Nat West, the owner of Reverend Nat’s Hard Cider on Southeast 35th and Division Street, who identifies as he/him on social media, is permanently shuttering the doors to his taproom. The taproom’s beverages are a former staple in the progressive city now struggling with surging crime, homicides and business closures following the 2020–21 riots.

“Please smash all my windows if it will be a step toward change,” West said in an Twitter (now X) post in April 2021, nearly a year after the deadly riots started in Portland. For more than 120 days straight in Portland, far-left extremists carried out acts of insurrection against the local and federal governments through firebombings, explosive attacks, looting, arson, gun violence and rampant property destruction.

In response to an individual criticizing rioters for smashing up the Oregon Historical Society in October 2020 at an Antifa direct action, West suggested the museum deserved it.

“Just because you are doing a better job now than you’ve done in the past doesn’t exclude you from a little bit of reckoning.

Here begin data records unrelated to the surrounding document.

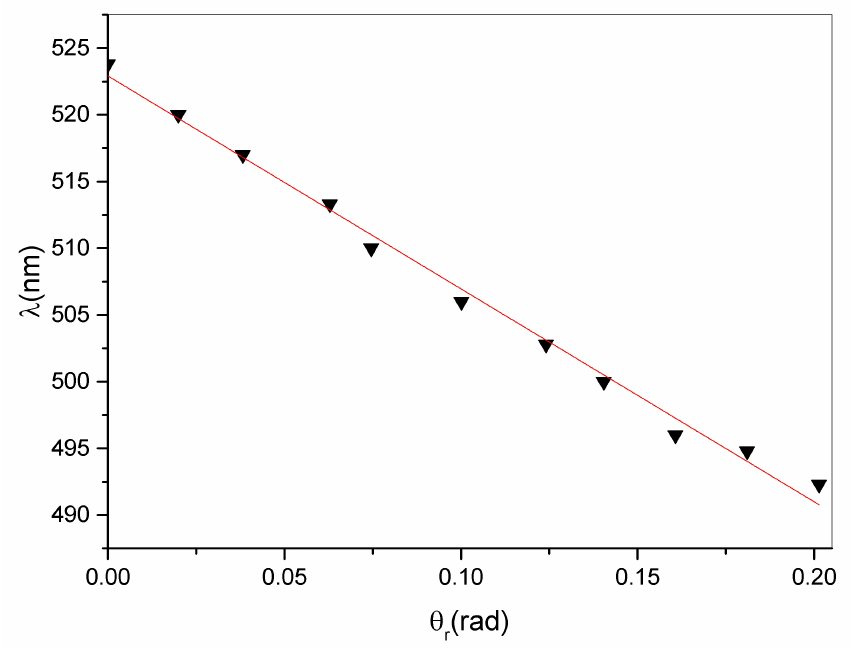
Figure 10. Position of the minimum of the reflected peak as a function of the rotation angle θ r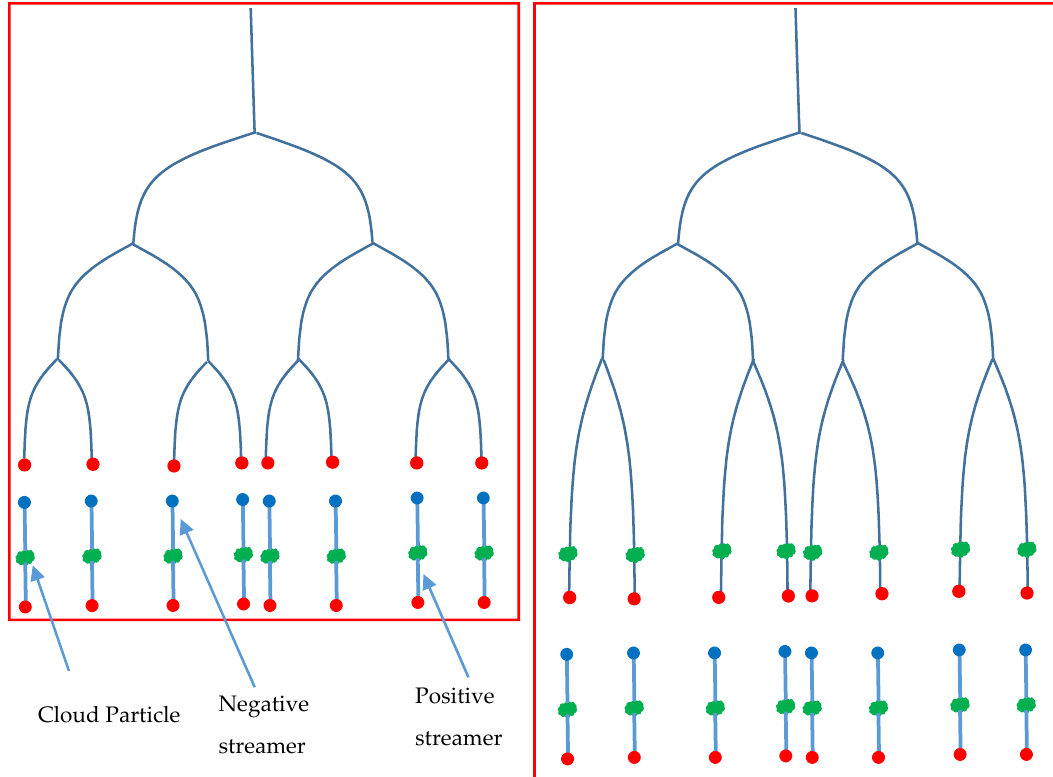
Figure 19. Schematic representation of the cloud particle assisted streamer propagation. As the streamer front moves, the electric field ahead of the streamer front causes the cloud particles located ahead of the streamer front to generate bi-directional streamers (frame to the left). The positive component of the bidirectional streamers will propagate ahead as the new front of the streamer burst while the negative counterpart of the bidirectional streamer neutralizes the positive charge of the previous front (frame to the right). The process is repeated continuously allowing the streamer burst to move rapidly.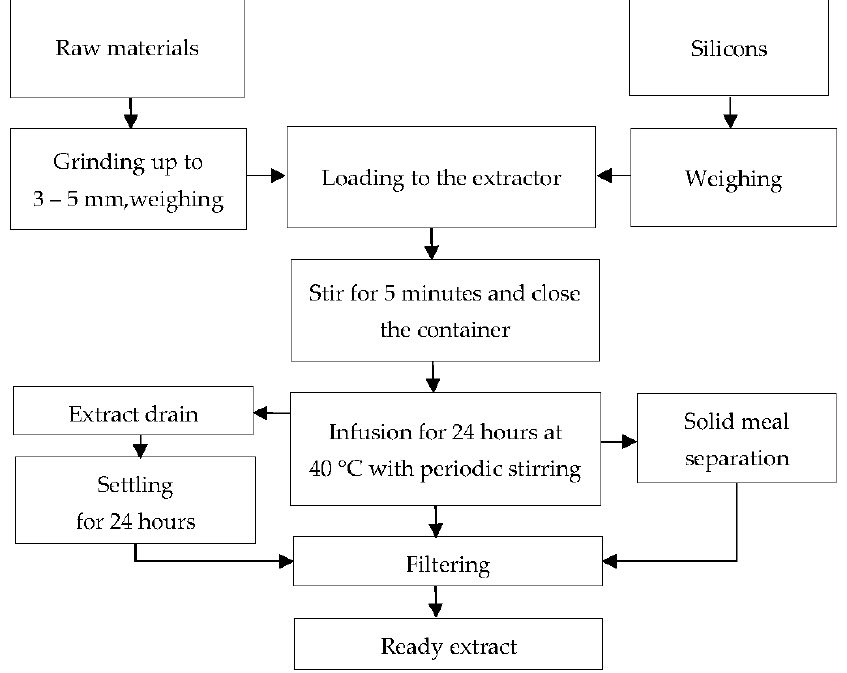
Figure 1. Technological scheme of vegetable raw material extraction silicone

Doesn’t demand it either. But windows are windows,” West wrote.

In March 2022, armed Indianapolis gunman Malik Muhammed was convicted for smashing up the museum and other businesses that night. He was also convicted of multiple charges of attempted murder, unlawful manufacture and possession of a destructive device, unlawful possession of a firearm and other felonies related to his involvement in weeks of rioting. Muhammed was sentenced to 10 years in prison in a sweetheart deal that merged his state and federal prison sentence. 

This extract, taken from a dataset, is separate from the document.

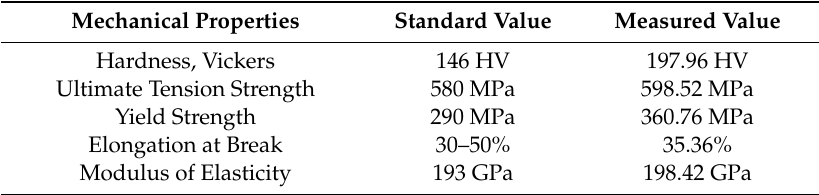
Table 2. The mechanical property of AISI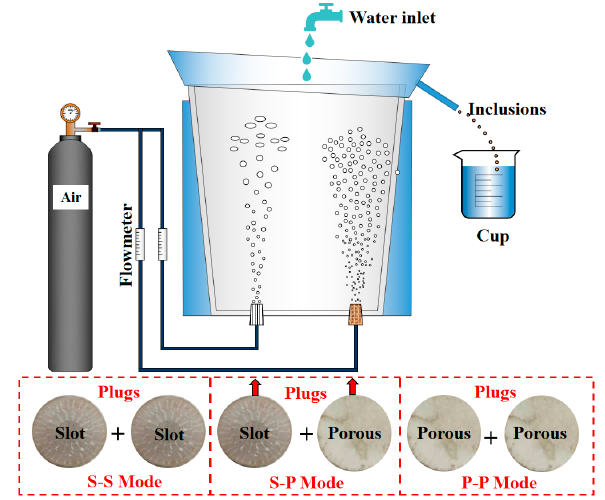
Figure 1. Geometry for water model experiment.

West also revealed his extremist support for political violence in response to the Portland mayor. In reply to a video speech of Mayor Ted Wheeler denouncing the violent riots during a press conference in June 2020, West wrote: “Protests are effective when they cost money.” After just six weeks of rioting in 2020, city officials estimated that downtown businesses alone suffered about $23 million in damages.